Usage rates by product type:

  • Cold-process soap: 15-30% (the sweet spot for bubbly lather without drying)
  • Hair masks and pre-shampoo: 10-100% (its hair-penetration use case)
  • Body butters and balms: 5-20%
  • Body lotions: 3-10%
  • Lip balms: 5-20%
  • Face products: 0-5% only if you know your skin tolerates it

Best for / Worst for

Best for: soap bars (lather), pre-shampoo hair treatments, body butters, lip balms, dry-body massage, mosquito-bite balms (the antimicrobial reputation).

Worst for: facial skincare for acne-prone skin (high comedogenicity), light absorbing creams, anyone reactive to lauric-acid-rich fats, leave-on body products in cool climates (the oil can re-solidify on the skin and feel waxy).

Common pitfalls

Confusing virgin and RBD. Recipes calling for “coconut oil” do not always specify. Virgin gives scent and slight antimicrobial benefit; RBD gives a neutral, predictable result. For soap, RBD is the default. For hair masks and “tropical” body butters, virgin makes more sense.

Comedogenicity. Coconut oil on the face is one of the most divisive DIY topics. Some people swear by it; many find it triggers breakouts. Patch-test, and do not assume “natural” means non-comedogenic.
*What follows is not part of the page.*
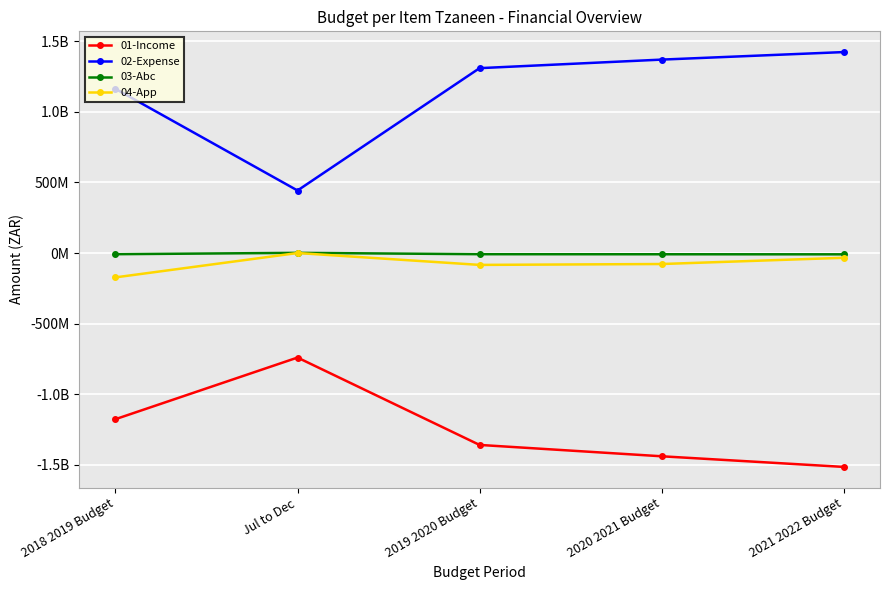

Where does the 01-Income series first go above -1359176307?

2018 2019 Budget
Solid/liquid confusion. Beginners worry when their coconut oil arrives liquid or melts on the shelf. This is purely temperature-driven and has no quality implications. Re-solidified coconut oil performs identically.

Buying food-grade for skincare. Generally fine, especially for RBD. For virgin, look for cold-pressed cosmetic-grade if you want consistent scent and color.

Substitutes

  • Babassu oil — similar lauric profile, lighter feel (“dry coconut oil”), less occlusive on skin. Often recommended as a face-friendlier swap.
  • Murumuru butter — also lauric-rich, semi-solid texture, hair-conditioning. Pricier.
  • Palm kernel oil — similar fatty acid profile to coconut, sustainability concerns. Sometimes used in soap.
  • Fractionated coconut oil (caprylic/capric triglyceride) — keeps the medium-chain triglyceride feel but stays liquid. Less lather in soap, much lighter on skin.